Чарльз II очень заинтересовался лабораторией Лефебра в Сент-Джеймсском дворце. В 1662 году он пригласил Джона Ивлина осмотреть ее и познакомиться, как последний записал в своем дневнике, "с месье Лефебром, его химиком, с целью увидеть процесс приготовления успокоительного для сэра Уолтера Рэли: он подготовил его Светлости доклад о каждом ингредиенте на французском языке". Сэмюэл Пипс также отразил в своем знаменитом дневнике визит в "маленькую королевскую лабораторию", оказавшуюся "милым местом, где я увидел большое количество колб и прочего, но ничего не понял".

Кристофер Глазер, который сменил Лефебра в Jardin du Roi, также опубликовал успешный "Трактат о химии" в 1663 году, который вышел на английском и немецком языках в 1677.

Работы Бегуна, Лефебра и Глазера, при всей их успешности, обошел по популярности "Курс химии" Николы Лемери. Впервые опубликованная в 1675 году, книга пережила множество изданий на различные языки и имела самую широкую аудиторию среди трудов по химии вплоть до второй половины восемнадцатого века. Первое из четырех английских изданий вышло в 1677 году, когда Лемери еще был учеником Глазера, и его оригинальный "Курс химии" многим обязан превосходному трактату последнего.

_ПРЕДОСТАВЛЕННЫЕ ЗАПИСИ_
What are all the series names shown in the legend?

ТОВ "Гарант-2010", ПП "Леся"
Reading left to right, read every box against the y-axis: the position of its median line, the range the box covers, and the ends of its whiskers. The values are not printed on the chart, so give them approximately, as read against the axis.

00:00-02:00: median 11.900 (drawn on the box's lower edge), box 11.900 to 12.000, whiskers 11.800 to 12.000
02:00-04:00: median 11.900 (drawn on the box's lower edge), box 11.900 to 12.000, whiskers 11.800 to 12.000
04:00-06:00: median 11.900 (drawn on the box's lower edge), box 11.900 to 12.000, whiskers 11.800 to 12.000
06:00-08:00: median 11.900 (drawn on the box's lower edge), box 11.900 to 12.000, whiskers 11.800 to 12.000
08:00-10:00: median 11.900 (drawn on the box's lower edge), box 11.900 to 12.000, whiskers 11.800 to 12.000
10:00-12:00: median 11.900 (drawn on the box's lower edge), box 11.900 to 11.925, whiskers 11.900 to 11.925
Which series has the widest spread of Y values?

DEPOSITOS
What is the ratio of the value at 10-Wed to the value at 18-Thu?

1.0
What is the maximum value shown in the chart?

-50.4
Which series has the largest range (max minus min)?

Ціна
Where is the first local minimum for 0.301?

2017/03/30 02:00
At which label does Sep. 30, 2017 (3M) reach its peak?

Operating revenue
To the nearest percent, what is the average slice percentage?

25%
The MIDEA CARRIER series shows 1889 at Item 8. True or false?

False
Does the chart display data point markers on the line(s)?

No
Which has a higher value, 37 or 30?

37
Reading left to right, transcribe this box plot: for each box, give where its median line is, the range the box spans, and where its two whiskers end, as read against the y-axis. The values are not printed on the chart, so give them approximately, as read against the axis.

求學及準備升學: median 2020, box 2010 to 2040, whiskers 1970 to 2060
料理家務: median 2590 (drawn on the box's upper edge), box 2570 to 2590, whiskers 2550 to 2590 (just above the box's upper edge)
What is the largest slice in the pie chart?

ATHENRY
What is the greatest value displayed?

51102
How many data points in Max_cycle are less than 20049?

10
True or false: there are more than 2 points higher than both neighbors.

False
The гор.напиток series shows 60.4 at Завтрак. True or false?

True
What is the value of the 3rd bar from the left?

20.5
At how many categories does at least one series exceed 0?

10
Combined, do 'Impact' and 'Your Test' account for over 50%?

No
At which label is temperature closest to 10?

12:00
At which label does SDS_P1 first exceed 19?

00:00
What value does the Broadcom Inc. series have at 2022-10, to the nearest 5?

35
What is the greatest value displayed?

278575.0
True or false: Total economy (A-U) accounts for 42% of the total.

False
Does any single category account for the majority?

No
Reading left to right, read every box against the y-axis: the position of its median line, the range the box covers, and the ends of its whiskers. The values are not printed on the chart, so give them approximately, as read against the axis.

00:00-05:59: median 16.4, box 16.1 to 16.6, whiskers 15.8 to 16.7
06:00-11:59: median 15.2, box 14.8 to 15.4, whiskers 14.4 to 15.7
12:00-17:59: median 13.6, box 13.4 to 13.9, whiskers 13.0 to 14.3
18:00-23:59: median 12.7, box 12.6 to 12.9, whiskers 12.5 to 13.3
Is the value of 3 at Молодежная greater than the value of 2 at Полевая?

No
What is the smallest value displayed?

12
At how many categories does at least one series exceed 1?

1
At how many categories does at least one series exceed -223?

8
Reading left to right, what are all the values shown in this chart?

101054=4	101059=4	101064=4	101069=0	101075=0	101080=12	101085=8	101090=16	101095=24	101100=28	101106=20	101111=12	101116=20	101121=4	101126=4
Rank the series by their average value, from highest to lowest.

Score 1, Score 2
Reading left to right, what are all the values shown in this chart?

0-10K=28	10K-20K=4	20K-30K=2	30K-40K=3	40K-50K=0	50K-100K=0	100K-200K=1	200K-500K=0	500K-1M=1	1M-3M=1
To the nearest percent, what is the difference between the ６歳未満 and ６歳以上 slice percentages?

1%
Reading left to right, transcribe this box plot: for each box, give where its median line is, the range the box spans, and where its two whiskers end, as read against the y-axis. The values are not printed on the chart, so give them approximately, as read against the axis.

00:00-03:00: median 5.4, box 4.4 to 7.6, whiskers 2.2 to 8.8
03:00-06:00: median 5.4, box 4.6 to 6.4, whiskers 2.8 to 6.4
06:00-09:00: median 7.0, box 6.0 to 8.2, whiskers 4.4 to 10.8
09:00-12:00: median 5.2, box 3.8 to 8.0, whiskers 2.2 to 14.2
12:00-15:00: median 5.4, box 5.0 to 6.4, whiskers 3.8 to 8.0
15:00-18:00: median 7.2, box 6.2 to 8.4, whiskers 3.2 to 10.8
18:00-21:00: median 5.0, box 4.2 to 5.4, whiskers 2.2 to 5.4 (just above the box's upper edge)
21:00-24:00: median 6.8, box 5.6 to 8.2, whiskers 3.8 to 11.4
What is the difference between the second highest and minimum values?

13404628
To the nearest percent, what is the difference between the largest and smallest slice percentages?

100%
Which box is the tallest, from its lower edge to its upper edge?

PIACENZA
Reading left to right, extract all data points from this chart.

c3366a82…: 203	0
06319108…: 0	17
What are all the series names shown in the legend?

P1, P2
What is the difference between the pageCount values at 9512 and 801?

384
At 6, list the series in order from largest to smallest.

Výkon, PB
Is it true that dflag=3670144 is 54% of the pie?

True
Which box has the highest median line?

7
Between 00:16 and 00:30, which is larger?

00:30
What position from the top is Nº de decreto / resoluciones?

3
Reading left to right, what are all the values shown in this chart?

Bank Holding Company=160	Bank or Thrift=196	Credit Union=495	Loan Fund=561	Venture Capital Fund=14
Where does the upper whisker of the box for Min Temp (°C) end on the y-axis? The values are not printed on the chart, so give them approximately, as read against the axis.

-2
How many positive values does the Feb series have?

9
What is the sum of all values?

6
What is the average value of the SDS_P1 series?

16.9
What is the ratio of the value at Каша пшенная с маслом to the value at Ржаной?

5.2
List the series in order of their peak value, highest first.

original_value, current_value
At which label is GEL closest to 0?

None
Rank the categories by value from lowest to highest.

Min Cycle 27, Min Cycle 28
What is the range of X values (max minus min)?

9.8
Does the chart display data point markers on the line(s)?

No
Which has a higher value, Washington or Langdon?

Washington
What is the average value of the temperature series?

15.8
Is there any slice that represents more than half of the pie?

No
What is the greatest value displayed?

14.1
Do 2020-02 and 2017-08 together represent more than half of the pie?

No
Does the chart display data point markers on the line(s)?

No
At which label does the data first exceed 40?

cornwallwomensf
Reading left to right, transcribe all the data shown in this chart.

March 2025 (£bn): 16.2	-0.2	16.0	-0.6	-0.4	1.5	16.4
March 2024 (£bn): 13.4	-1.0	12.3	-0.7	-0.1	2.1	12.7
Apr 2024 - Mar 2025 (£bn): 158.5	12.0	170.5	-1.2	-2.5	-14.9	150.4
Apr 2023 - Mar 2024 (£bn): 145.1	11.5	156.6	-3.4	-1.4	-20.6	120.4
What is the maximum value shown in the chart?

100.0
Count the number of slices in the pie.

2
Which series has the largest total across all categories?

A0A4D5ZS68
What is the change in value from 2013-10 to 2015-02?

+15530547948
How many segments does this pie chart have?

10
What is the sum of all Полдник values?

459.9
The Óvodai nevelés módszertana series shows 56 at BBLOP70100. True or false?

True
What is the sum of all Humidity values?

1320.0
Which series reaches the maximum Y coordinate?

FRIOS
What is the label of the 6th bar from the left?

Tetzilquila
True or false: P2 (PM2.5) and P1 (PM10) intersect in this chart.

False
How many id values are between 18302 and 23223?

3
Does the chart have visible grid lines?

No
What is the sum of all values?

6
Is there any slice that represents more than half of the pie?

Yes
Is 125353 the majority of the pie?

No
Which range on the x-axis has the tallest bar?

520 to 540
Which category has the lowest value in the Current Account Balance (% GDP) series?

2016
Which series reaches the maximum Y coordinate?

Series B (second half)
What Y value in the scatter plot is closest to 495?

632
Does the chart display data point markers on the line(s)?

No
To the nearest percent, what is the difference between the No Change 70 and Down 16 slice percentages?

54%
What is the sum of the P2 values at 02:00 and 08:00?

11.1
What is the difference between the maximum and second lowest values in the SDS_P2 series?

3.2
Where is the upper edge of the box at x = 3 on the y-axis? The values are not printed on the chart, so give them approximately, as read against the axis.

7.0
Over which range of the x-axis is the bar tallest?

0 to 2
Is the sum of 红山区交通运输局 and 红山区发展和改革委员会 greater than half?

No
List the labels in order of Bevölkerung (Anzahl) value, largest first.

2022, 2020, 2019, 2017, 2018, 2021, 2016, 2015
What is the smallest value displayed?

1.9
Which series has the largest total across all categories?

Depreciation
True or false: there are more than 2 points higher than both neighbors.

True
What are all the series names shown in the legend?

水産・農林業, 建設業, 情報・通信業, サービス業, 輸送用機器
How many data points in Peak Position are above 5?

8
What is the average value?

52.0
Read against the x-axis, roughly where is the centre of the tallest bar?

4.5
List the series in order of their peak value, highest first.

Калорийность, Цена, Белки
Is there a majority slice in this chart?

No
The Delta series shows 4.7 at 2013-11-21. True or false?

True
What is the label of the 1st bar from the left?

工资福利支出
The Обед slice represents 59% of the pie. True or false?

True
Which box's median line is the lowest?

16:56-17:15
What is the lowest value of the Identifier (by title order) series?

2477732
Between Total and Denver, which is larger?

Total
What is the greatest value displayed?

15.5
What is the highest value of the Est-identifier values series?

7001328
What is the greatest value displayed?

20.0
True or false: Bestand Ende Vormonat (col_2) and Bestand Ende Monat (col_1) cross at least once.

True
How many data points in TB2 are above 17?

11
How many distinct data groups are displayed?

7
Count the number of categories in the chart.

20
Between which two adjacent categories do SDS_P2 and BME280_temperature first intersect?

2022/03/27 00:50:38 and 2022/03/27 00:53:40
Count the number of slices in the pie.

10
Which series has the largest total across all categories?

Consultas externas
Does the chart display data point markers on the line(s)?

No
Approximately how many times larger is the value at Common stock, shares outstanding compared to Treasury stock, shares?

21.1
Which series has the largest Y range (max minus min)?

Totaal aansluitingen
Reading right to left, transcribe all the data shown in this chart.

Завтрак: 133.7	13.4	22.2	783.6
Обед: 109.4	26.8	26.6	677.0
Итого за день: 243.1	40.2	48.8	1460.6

_ЧТО НУЖНО СДЕЛАТЬ_
1. Переведите на английский язык предложение из текста о химиках XVII века: «Кристофер Глазер, который сменил Лефебра в Jardin du Roi, также опубликовал успешный "Трактат о химии" в 1663 году, который вышел на английском и немецком языках в 1677».
2. Перескажите в виде списка абзац текста о химиках XVII века, начинающийся словами «Работы Бегуна, Лефебра и Глазера», сохранив его основные факты.
3. Продолжите текст о химиках XVII века с того места, где он заканчивается.
Записи здесь не используются.

_РЕЗУЛЬТАТЫ ЗАДАНИЙ_
1. Christopher Glaser, who succeeded Lefebvre at the Jardin du Roi, also published a successful "Treatise on Chemistry" in 1663, which appeared in English and German in 1677.

2.
- По популярности «Курс химии» Николы Лемери превзошел работы Бегуна, Лефебра и Глазера.
- Книга впервые вышла в 1675 году и много раз переиздавалась на разных языках.
- До второй половины XVIII века у нее была самая широкая аудитория среди трудов по химии.
- Первое из четырех английских изданий появилось в 1677 году. Лемери тогда еще был учеником Глазера.
- Оригинальный «Курс химии» многим обязан трактату Глазера.

3.
Обладая, в целом, тем же характером, что и предшественники, книга Лемери была несколько более интересной, написанной в простой и привлекательной манере. Сам он был одаренным практиком, и его указания были крайне точными. Исчерпывающий алфавитный указатель давал читателю не только быстрый доступ ко всем разделам курса, но также содержал длинный список лекарств от практически любой мыслимой болезни человека, от зубной боли и мозолей до ипохондрии.

Во вступлении к своему докладу о золоте, Лемери в интересной и яркой манере рассказывает об искателях философского камня, следовательно, адепты старой алхимии все еще были активны в то время. Он говорит о "трудах и боли, службе, муках и изнашивании" этого сорта алхимиков, об их работе и материалах, об их мошенничестве и "искусной изобретательности, которую они слишком часто навязывают тем, у кого есть деньги, чтобы заставить стать партнерами в их Работе". Он делает вывод, что "получение золота оказывается, строго говоря, пустой тратой времени на работу впотьмах, и я нахожу, что алхимия… это искусство без какого-либо искусства, ее начало есть ложь, ее середина - не что иное, как труд, а ее конец - нищенство".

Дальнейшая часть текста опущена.